## Data under study
——
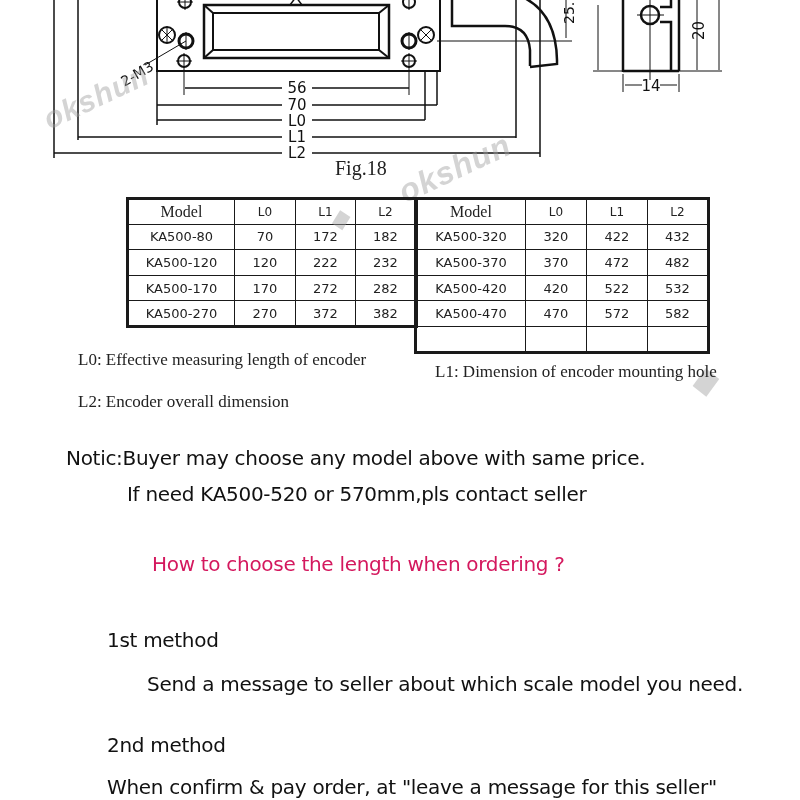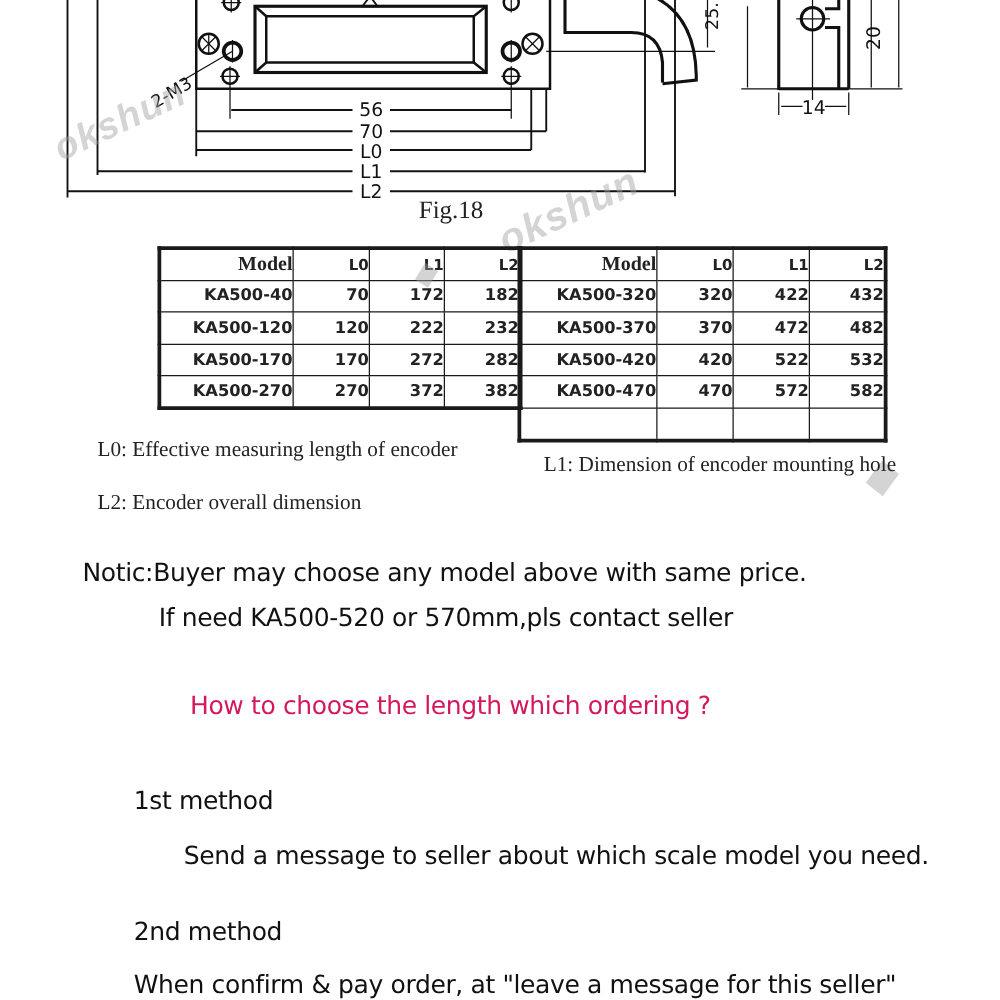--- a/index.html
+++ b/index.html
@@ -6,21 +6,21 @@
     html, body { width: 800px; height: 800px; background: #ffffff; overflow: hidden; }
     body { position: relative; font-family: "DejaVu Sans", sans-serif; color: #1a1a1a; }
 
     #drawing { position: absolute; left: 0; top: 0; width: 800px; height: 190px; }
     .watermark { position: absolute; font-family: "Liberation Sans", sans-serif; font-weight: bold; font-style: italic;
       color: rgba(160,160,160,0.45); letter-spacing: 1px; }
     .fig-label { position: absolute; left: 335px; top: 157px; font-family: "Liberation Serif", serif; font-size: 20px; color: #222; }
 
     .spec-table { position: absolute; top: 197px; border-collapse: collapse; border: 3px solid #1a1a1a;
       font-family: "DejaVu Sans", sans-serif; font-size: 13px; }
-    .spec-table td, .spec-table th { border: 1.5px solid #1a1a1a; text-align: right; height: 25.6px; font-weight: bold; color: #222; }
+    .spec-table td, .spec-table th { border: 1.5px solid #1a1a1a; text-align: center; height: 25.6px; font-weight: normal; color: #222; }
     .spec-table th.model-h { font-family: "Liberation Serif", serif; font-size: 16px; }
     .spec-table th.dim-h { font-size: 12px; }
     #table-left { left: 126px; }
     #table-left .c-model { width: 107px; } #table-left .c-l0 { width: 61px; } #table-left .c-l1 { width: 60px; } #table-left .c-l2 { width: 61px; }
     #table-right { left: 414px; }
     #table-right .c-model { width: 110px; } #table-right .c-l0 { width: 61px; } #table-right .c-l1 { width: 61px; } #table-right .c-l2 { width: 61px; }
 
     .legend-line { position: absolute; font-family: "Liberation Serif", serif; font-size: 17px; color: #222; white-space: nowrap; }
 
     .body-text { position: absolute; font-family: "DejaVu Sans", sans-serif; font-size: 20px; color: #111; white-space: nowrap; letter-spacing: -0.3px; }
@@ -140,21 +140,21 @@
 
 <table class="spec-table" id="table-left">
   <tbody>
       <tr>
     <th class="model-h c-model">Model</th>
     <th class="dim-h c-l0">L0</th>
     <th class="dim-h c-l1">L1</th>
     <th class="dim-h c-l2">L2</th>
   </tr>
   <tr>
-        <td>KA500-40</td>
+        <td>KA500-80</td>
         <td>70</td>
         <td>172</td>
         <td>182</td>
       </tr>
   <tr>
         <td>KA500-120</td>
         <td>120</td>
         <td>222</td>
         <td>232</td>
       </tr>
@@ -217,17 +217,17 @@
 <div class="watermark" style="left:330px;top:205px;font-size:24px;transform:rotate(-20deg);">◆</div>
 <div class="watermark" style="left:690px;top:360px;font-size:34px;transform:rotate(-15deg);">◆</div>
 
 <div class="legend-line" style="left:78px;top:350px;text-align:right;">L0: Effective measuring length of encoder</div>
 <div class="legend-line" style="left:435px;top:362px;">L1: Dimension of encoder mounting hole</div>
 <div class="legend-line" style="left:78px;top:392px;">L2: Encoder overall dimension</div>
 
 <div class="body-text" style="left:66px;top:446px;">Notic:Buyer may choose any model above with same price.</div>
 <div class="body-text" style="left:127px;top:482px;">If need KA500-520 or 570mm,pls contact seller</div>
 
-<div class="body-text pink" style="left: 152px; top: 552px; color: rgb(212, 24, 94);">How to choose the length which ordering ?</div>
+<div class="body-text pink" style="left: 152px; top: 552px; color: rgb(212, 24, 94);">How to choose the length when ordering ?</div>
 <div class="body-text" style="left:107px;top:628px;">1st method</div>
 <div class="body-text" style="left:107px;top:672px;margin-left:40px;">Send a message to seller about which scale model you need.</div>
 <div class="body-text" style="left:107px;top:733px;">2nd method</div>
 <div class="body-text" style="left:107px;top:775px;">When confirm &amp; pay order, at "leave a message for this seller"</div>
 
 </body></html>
——
## Task goal
Look through the records above and please copy every line in which the string "DejaVu" occurs.

## Reply to the task
     body { position: relative; font-family: "DejaVu Sans", sans-serif; color: #1a1a1a; }
       font-family: "DejaVu Sans", sans-serif; font-size: 13px; }
     .body-text { position: absolute; font-family: "DejaVu Sans", sans-serif; font-size: 20px; color: #111; white-space: nowrap; letter-spacing: -0.3px; }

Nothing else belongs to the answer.